This example will demonstrate how to fit a non-linear least-squares model in Incanter using the non-linear-model function.
This example will use a data set from NIST, which are the result of a NIST study involving ultrasonic calibration. The response variable is ultrasonic response, and the predictor variable is metal distance.
You will need the incanter.core, incanter.optimize, incanter.charts, and incanter.datasets libraries.
Load the necessary Incanter libraries.
(use '(incanter core optimize charts datasets))
For more information on using these packages, see the matrices, datasets, and sample plots pages on the Incanter wiki.
Now load the NIST data set called Chwirut, (you can find more information on this data set at http://www.itl.nist.gov/div898/strd/nls/data/chwirut1.shtml)
(def data (to-matrix (get-dataset :chwirut))) (def x (sel data :cols 1)) (def y (sel data :cols 0))
Now view the data
(def plot (scatter-plot x y :legend true)) (view plot)
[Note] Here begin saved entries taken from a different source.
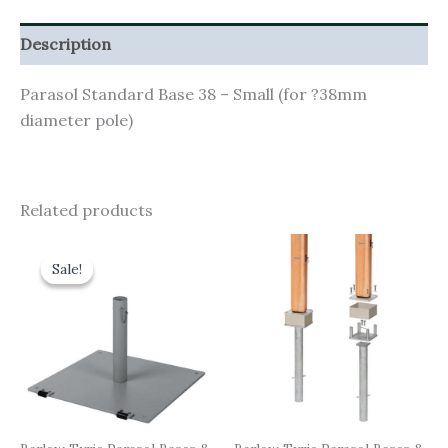
Description
Parasol Standard Base 38 – Small (for ?38mm
diameter pole)
Related products
Original
Current
price
price
Sale!
Sale!
was:
is:
£535.00.
£481.50.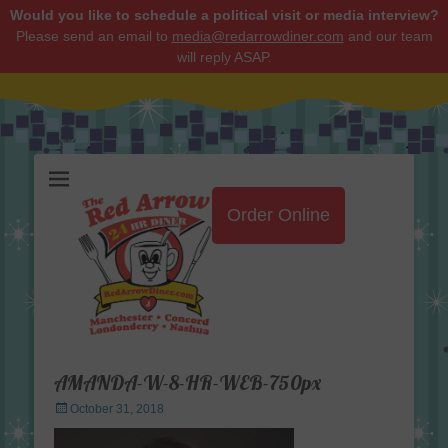
Would you like to schedule a political visit or media interview?
Please send an email to
media@redarrowdiner.com
and our team
will reply ASAP.
Red Arrow Diner
Order Online
AMANDA-W-8-HR-WEB-750px
Posted
October 31, 2018
on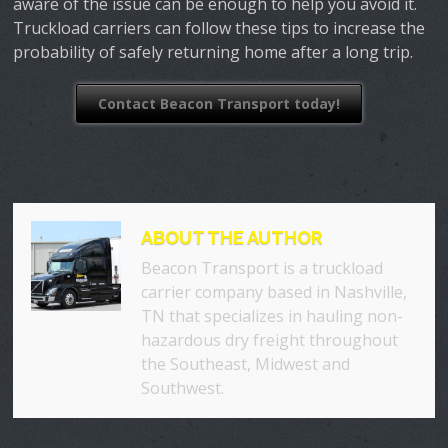
aware of the issue can be enough to help you avoid it.
Truckload carriers can follow these tips to increase the
probability of safely returning home after a long trip.
Contact Beacon Transport today!
ABOUT THE AUTHOR
Beacon Transport is a truckload
carrier company based in Nashville,
TN that specializes in hauling non-
hazardous dry freight throughout
the Southeast, Midwest and
Southwest.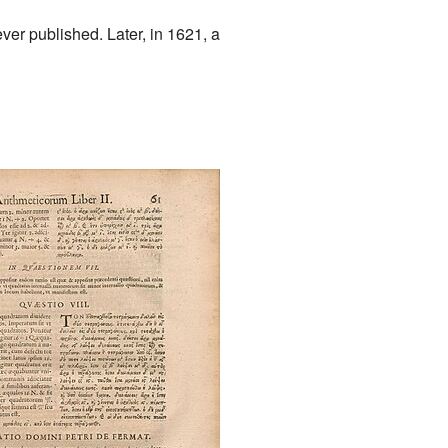
ver published. Later, in 1621, a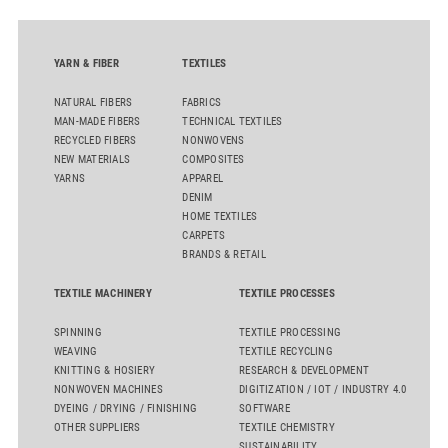
YARN & FIBER
TEXTILES
NATURAL FIBERS
FABRICS
MAN-MADE FIBERS
TECHNICAL TEXTILES
RECYCLED FIBERS
NONWOVENS
NEW MATERIALS
COMPOSITES
YARNS
APPAREL
DENIM
HOME TEXTILES
CARPETS
BRANDS & RETAIL
TEXTILE MACHINERY
TEXTILE PROCESSES
SPINNING
TEXTILE PROCESSING
WEAVING
TEXTILE RECYCLING
KNITTING & HOSIERY
RESEARCH & DEVELOPMENT
NONWOVEN MACHINES
DIGITIZATION / IOT / INDUSTRY 4.0
DYEING / DRYING / FINISHING
SOFTWARE
OTHER SUPPLIERS
TEXTILE CHEMISTRY
SUSTAINABILITY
Clearly, x and y do not have a linear relationship, so we will try the exponential model used by NIST,
y = exp(-b1*x)/(b2+b3*x) + e
Here’s a Clojure function that implements this model
(defn f [theta x] (let [[b1 b2 b3] theta] (div (exp (mult (minus b1) x)) (plus b2 (mult b3 x)))))
This function will be passed to the non-linear-model function, and will need to take a vector of parameters, theta, and a value (or vector of values) of x as arguments, and return one or more values of y.
The non-linear-model function uses either the Gauss-Newton (default) or Newton Raphson (available using the :method option) algorithms to estimate the values of theta that minimizes the residual sum of squares. Both algorithms require starting values for the parameters. Finding these values is a bit of a black art, and may require plotting different values. In this case we will start by plotting some start values, provided by NIST, on the scatter plot of the data.
(def start1 [0.1 0.01 0.02]) (add-lines plot x (f start1 x))
These values, provide a generally correct shape for the model function, so we will use them as the start values in the non-linear-model function, using the default Gauss-Newton algorithm.
(def nlm1 (non-linear-model f y x start1))
And then plot the fitted values on the scatter-plot
(add-lines plot x (:fitted nlm1))
The fit looks pretty good. Interestingly, these start values failed to converge to the correct solution when the optional Newton-Raphson algorithm was used. The Newton-Raphson algorithm performed correctly with a second set of start values that were closer to the final estimates.
The complete code for this example can be found here.
- Newton’s method (Wikipedia)
- Gauss-Newton algorithm (Wikipedia)
this is all pretty sweet… but are you benchmarking/validating your processes against established stats packages? i do assume that you’re checking against R but what about the other elephants in the room (i.e., SAS, SPSS)?
Hi Matthew, I am indeed validating against R, which at this point makes sense since most of Incanter’s functions map, more or less, directly to R functions and not really to SAS or SPSS functions (yet). As I start developing higher level functions (e.g. EFA/CFA/SEM) I’ll start using other packages for validation (e.g. LISREL).
Another method for validation I use is to compare my results with certified results. NIST has data sets for which they have computed and certified estimates of model parameters and their associated statistics. So far I have validated Incanter’s results on linear and non-linear regression against these benchmarks.
The data sets and estimated parameters and statistics can be found here:
While it is nice to have the pretty picture that we see in the graph, this page is about fitting data. For the discussion to be complete I think one last command should be included. To obtain the parameters that fit the data we use the command:
First of all I’m really fascinated by the possibility to do statistical work in Clojure/Lisp.
As I understand – maybe I am mistaken -, there is currently no function in Incanter for NLP optimiziation with (possibly) non-linear constraints. Is addition of such an algorithm planned ?
Wait a second, the code doesn’t work when the x’s are vectors of values. Is this a dated feature? Or is there some bug in the system?